🎧 アルゴリズムは音楽を「均質化」したのか、それとも「多様化」したのか - ストリーミング時代に起きた“直感と現実のズレ”
📝 はじめに
2010年代の音楽について語られるとき、しばしば 「どれも似た曲ばかりになった」「アルゴリズムのせいで均質化した」 と言われる。一方で、実際にはアーティスト数・ジャンル数は爆発的に増加している。 本記事では、この矛盾を解く鍵として、何が均質化され、何が多様化したのかを切り分けて整理する。
🌍 前提の整理:10年代は「音楽が最も増えた時代」
📈 数量的事実
- 楽曲リリース数は年々増加
- 個人制作・宅録・DIYアーティストが主流化
- ジャンル名・サブジャンルは細分化の一途
「音楽が減った」「選択肢が狭まった」は事実ではない。数だけ見れば真逆。
にもかかわらず、多くの人が「似た音楽ばかり」と感じる。 この感覚はどこから来るのか。
📊 均質化されたのは「ジャンル」ではなく「構造」
🧱 均質化①:曲の構造
ストリーミング時代に最適化された結果、以下が強く揃っていく。
- 曲の長さ(2〜3分台)
- 冒頭数秒でのフック
- サビ到達までの短縮
- テンポ帯・音圧・ダイナミクス
「似て聞こえる」の正体は、メロディより構造と手触りの一致にある。
🧠 均質化②:聴取状況への最適化
- イヤホン/スマホ前提
- 作業用・移動用・BGM用途
- スキップされないことが最優先
結果、 強すぎない・遅すぎない・邪魔しない音楽が増える。
🧩 一方で起きた「多様化」:ジャンルと語りの爆発
🌱 多様化①:ジャンルと表現主体
- トラップ、ローファイ、ベッドルームポップ、オルタナR&B…
- メインストリーム外からの流入が常態化
- 「誰が歌っていいか」の制約がほぼ消滅
90sや00sでは届かなかった声が、10sでは確実に可視化された。
🪪 多様化②:語られるテーマ
- メンタルヘルス
- ジェンダー・セクシュアリティ
- 移民・人種・家庭環境
- 成功と空虚さ
特にヒップホップ/R&Bでは、 個人的経験がそのまま社会批評になる構造が拡張された。

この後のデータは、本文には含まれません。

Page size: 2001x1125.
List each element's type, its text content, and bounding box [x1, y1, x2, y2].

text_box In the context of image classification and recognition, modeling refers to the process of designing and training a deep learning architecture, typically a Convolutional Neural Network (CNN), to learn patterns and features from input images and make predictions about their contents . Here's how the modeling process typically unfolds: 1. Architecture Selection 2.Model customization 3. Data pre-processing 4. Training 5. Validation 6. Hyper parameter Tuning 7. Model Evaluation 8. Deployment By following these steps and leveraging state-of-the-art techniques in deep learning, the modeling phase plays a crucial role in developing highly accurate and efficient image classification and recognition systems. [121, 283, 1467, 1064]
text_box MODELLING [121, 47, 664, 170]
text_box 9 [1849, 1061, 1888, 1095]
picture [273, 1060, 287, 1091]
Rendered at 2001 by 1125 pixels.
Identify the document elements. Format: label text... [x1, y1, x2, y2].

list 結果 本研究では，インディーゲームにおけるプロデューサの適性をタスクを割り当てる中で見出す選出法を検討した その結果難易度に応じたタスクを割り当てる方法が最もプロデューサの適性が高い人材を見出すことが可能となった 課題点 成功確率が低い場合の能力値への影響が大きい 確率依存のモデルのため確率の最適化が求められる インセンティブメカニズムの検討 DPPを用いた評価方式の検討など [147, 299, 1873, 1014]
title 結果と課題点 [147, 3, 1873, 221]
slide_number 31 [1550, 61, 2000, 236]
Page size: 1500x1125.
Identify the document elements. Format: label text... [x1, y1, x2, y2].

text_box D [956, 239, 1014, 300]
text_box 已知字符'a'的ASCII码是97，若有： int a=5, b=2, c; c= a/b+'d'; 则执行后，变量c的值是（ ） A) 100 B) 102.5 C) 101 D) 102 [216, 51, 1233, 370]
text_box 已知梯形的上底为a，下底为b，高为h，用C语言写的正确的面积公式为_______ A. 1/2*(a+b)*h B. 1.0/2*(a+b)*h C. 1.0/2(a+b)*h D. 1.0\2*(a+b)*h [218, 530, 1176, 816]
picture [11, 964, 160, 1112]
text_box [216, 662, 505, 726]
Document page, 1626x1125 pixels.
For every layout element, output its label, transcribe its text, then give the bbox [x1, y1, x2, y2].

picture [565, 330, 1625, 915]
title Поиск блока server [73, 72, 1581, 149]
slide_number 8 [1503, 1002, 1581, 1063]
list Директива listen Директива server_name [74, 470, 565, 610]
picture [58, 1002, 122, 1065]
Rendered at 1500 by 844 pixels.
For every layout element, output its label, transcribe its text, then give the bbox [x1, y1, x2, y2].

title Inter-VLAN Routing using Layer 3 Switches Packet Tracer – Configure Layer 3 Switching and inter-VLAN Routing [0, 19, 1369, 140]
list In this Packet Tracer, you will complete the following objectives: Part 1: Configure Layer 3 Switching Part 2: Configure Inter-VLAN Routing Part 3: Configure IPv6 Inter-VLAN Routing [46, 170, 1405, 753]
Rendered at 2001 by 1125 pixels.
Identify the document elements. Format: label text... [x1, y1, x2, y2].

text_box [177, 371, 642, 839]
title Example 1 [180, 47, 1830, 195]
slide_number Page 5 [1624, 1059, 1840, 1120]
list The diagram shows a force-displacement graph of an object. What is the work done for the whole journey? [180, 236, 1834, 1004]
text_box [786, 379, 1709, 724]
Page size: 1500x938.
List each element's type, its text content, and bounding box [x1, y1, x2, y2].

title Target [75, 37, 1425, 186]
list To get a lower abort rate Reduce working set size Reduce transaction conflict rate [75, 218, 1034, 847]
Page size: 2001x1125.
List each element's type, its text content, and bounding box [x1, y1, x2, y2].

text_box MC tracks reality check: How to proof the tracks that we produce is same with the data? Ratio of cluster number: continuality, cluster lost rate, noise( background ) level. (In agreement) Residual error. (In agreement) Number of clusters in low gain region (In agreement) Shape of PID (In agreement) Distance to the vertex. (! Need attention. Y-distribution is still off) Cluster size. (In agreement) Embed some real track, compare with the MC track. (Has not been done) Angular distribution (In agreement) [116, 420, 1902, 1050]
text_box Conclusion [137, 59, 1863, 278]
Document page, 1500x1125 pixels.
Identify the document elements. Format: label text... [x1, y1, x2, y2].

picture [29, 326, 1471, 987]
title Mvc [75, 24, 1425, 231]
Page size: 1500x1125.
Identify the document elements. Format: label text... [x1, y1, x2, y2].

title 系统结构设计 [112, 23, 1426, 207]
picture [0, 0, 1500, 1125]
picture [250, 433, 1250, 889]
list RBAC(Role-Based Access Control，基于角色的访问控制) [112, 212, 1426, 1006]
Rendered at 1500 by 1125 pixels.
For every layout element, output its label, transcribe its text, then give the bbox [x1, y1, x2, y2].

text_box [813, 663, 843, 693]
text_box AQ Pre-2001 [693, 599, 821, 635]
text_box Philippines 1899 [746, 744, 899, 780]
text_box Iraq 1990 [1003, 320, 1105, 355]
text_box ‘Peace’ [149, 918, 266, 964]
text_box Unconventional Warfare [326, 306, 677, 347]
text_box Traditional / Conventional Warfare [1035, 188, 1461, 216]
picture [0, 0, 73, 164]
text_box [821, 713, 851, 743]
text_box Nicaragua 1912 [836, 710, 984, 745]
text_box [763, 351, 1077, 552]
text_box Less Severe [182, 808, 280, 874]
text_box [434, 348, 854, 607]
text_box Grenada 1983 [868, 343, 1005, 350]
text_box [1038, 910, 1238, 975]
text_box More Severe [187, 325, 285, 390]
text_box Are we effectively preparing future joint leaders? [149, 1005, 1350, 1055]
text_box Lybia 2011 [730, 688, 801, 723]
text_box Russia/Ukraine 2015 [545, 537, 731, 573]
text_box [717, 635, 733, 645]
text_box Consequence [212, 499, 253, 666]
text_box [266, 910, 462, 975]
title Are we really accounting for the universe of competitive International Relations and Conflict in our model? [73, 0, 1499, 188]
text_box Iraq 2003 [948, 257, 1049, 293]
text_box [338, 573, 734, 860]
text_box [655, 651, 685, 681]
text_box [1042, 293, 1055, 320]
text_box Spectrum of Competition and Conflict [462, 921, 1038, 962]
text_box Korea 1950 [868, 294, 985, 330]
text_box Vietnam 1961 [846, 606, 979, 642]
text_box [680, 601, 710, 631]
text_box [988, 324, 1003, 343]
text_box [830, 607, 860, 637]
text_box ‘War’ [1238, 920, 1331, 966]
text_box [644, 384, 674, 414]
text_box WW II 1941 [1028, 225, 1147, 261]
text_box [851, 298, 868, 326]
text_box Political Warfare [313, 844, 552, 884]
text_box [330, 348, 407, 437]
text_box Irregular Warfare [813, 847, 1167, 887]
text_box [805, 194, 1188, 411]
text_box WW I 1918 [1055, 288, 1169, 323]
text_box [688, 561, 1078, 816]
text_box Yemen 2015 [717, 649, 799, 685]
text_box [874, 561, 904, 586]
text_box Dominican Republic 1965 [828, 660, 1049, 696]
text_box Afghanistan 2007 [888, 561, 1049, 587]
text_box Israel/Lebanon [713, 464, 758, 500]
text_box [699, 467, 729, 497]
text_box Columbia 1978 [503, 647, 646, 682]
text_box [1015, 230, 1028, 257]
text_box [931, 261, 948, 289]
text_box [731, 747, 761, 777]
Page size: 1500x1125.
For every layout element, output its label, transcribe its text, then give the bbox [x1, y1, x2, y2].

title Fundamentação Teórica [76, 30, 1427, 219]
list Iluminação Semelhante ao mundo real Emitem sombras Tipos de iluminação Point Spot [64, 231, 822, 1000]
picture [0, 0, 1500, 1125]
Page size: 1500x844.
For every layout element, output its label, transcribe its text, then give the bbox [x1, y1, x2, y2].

📡 なぜ「均質化した」と感じるのか:アルゴリズムの錯覚
🎧 プレイリストの性質
アルゴリズムは「全体」を提示しない。
- ユーザーの嗜好に近い曲を集中的に出す
- 安定した体験を優先
- 外れ値を減らす設計
アルゴリズムは世界を狭めたのではない。あなたの前に出す範囲を狭めただけ。
🪞 「多様化」と「体験の単調化」は同時に起きうる
- 社会全体:多様
- 個人の体験:均質
このねじれが、10年代最大の認知ギャップ。
🎶 具体例で見る「構造の均質化 × 表現の多様化」
🎤 ヒップホップ
- Drake
- Kendrick Lamar
→ 曲構造は近づくが、語っている世界は大きく異なる。
🎧 ポップ/ベッドルーム系
- Billie Eilish
- Clairo
→ 音量・質感は似ているが、人格・距離感は真逆。
10sは「音が似てきた」時代ではなく、「同じ器に違う中身を流し込んだ」時代。
🧠 結論:アルゴリズムは“音楽”を均質化していない
均質化したのは
- 構造
- 長さ
- 消費前提
多様化したのは
- 声
- 背景
- 語り
- 主体
10s音楽を「全部同じ」に聞こえると言い切るのは、構造だけを聴いて中身を見ていない状態。